On 11 July 2013, he stated to the French sport newspaper L'Equipe, "I've done some research, my family originated from the Nantes area. They first moved to Belgium and then to South Africa, a few centuries ago."

==Career==
Bernard's rugby career started out when playing for amateur club side A.S.R.V. Ascrum in Amsterdam. In 2009, he represented the Boland Cavaliers in the 2009 Vodacom Cup, where the Cavaliers finished sixth in the Southern Section. He played in just 4 matches that season, all of them brief appearances from the bench. In addition to the Cavaliers, he spent some time with the Border Bulldogs during the 2009 Currie Cup First Division, in which the Bulldogs finished fifth in the Division.

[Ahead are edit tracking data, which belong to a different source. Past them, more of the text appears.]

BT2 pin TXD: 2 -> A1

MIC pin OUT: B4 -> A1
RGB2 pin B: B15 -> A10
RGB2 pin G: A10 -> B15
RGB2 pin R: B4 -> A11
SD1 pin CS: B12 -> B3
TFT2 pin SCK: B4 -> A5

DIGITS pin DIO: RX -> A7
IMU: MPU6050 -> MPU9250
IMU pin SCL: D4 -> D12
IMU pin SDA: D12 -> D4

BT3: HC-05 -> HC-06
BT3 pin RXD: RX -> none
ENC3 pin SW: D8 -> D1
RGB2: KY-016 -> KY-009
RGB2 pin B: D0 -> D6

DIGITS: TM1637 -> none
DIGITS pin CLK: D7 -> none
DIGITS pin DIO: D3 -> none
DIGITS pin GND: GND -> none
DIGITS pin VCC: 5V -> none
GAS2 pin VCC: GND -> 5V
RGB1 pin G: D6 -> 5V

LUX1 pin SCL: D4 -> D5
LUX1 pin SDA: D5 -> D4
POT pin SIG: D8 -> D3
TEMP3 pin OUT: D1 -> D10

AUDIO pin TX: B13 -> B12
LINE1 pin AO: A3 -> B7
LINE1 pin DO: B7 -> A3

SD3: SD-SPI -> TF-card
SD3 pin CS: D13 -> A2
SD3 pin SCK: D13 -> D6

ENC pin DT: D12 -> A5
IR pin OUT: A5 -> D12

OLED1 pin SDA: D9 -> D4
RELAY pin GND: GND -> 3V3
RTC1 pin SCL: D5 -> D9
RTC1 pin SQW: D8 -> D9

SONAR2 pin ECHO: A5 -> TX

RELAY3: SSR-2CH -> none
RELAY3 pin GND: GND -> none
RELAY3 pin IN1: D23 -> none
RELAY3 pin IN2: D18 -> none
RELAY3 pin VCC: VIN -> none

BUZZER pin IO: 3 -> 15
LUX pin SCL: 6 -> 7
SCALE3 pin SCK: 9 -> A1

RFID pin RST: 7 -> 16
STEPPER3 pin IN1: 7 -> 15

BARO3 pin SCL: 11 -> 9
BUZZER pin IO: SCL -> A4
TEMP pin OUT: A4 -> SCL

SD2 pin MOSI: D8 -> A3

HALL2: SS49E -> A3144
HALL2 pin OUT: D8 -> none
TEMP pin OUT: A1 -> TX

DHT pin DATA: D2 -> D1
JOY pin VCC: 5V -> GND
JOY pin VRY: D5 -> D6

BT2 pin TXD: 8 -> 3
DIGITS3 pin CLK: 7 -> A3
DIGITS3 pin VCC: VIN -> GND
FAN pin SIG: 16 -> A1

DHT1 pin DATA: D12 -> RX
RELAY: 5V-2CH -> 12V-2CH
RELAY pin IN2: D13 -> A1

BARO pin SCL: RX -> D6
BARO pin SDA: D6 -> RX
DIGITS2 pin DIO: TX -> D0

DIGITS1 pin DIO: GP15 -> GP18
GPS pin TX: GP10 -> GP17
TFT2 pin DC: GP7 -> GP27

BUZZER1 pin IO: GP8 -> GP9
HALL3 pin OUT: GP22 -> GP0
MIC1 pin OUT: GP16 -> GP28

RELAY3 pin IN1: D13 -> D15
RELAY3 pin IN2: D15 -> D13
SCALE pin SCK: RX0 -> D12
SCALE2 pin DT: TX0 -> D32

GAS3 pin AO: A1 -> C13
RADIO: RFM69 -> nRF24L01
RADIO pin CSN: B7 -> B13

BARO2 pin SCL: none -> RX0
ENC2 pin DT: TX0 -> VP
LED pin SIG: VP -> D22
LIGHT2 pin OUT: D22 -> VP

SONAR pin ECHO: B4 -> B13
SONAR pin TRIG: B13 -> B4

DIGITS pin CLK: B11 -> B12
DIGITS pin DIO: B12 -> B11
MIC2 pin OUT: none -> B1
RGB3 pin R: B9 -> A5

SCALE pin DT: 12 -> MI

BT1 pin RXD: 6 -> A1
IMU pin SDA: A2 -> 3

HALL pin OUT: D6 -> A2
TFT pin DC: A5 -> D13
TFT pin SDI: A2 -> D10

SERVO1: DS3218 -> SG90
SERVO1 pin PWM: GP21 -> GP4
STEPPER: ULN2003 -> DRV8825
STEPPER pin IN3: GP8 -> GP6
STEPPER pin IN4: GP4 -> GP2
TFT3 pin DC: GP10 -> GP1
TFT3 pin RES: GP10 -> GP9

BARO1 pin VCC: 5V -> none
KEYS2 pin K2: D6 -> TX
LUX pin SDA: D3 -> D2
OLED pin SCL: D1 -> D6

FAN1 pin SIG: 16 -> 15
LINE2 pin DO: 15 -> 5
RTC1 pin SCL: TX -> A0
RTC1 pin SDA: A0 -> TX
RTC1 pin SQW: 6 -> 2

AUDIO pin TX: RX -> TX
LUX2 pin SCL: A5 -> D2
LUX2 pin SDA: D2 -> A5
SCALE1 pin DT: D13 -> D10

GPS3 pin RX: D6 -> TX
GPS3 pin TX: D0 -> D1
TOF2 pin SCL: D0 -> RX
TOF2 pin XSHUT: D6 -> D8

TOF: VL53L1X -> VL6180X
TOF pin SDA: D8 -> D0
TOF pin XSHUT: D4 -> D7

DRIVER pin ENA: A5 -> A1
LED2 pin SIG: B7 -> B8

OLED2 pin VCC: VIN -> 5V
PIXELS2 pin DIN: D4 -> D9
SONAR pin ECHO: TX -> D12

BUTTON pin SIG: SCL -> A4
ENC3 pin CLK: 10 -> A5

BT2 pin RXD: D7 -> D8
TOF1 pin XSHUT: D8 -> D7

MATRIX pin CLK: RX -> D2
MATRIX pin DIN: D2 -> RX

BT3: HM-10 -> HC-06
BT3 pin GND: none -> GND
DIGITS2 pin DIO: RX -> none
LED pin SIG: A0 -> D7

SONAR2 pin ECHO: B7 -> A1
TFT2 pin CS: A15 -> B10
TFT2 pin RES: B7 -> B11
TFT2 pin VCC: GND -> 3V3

Le Roux was tempted by Rugby World Cup winning coach Jake White to sign with the Lions for the 2010 Super 14 season. However, a call the night before he was due to sign the Lions contract convinced him that a short-term medical wildcard contract with Racing 92, then known as Racing Métro, would be better – with the aim of perhaps signing with the Lions after the stint was over. However, Le Roux explains that he "fell in love with the country, the culture and the rugby environment", and remained on with Racing Métro after his short-term contract.

He signed a three-year contract to start with, but a call up to the French senior squad for the 2013 French tour of New Zealand, being eligible through residency laws, was too tempting to decline, and a re-sign with Racing Métro was inevitable after the tour with 'Les Bleus'. He made his first appearance for France when playing against Super Rugby side the Auckland Blues on 11 June 2013. He started in what was a 38–15 victory. Le Roux made his test debut 4 days later in Christchurch, starting and playing the full 80 minutes in a 30–0 defeat to the All Blacks.

Since being named in that 38-man squad for the All Blacks tour, Le Roux has featured in every French squad Philippe Saint-André has announced, with Saint-André "looking to build something for the next World Cup" (the 2015 Rugby World Cup).

He represented France for the first time in the 2019 Rugby World Cup, starting in the game against the USA.